REVIEWS: 'A tremendous read. Very convincing. Action packed all the way and thrilling to the end.'
'A big brother thriller that had me going from whistle to whistle.'
BOOKS IN BRIEF
If you happened to stumble across the world's best kept industrial secret, how long do you think they'd let you live?
For instance, what if you discovered that you can run a car on water? By splitting oxygen from hydrogen it's theoretically possible. Obviously no petrol company wants to compete with the ocean. So, if you wouldn't sell them your patents, they'd silence or kill you.
So when Sydney photographer Colin Blake inadvertently becomes involved with the inventor of an instant water-splitter, he becomes a target to be silenced at all costs.
This is a thriller that never lets up. And everything from communications to weapons systems is meticulously researched. (87,000 words) Just $3.99. Use our secure shopping cart here:
SYDNEY: FRIDAY 5.50pm.
There were no security guards in the foyer.

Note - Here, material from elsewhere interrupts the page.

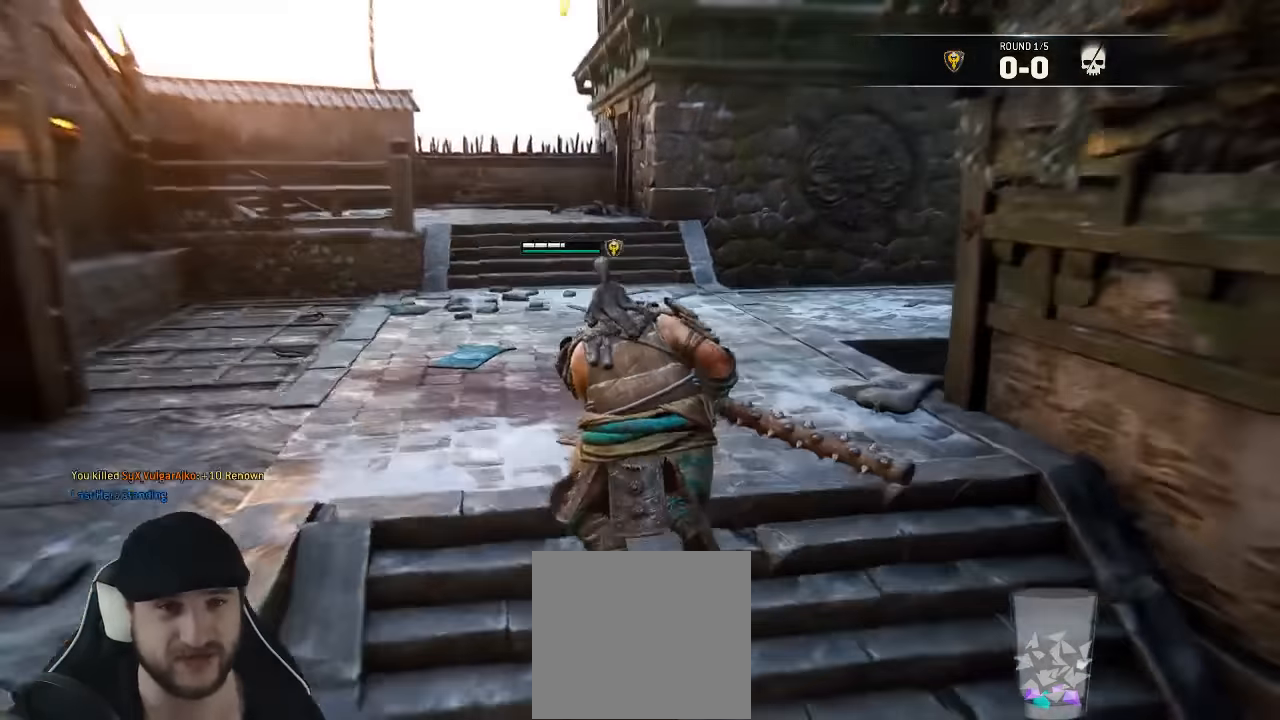
{"dt_ms": 500, "buttons": [], "left_stick": "left", "right_stick": "center", "events": [[17, "left_stick", "up-left"], [367, "left_stick", "left"], [417, "right_stick", "center"]]}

It was a warning easy to ignore. Even for a man with perfect recall - a wary man who never got involved.
If he'd just backed out of the building, none of it would have happened. He'd never have taken the lift...
...to the floor that wasn't there.
Cloud shrouded the taller city buildings, absorbed the fetid air they expelled, was polluted by fumes from ten thousand crawling cars. Soon rain would drench the streets, make them mirrors of taillights in the night, and the evening's futilities would begin. Not quite six, yet almost dark.
Blake hurried to the building, a tall man in a modish leather coat, sheltering a large envelope under his arm as he moved against the homegoing crowd. He disliked the city now - thrusting people violent with their lives who demanded their space on the pavement, their inner space sour with regrets. His eyes avoided, as always, number plates, faces, signs, trying to limit information that, once received, could never be erased.
The building was still open, foyer deserted, security desk unmanned. Odd, he thought. There was always someone there.
He hurried to the inner core where express lifts served floors thirty-five and up. DFK Investments was on the 40th, a floor above brokers J. L. Wain. He knew the names and floors of all firms here. Information was his plague.
A lift pinged. He entered its cocoon. Padded blankets draped its sides. It cooed, 'Welcome to the Arcon Complex.' He pressed 40, waited for the rush.
His gut was dragged toward his shoes as the lift rocketed to 39. It slowed. He waited for the recorded announcement, 'Floor 40. DFK Investments.'
The message never came. In the archive of his mind, the change jarred.
The doors slid open - to gloom. Not forty or thirty-nine. A dark landscape of computer terminals that looked like a trading floor.
The lift indicator was blank, the lights behind the buttons off. He pressed one. Another. Dead. What was happening here?
The doors slid back together. He prodded buttons.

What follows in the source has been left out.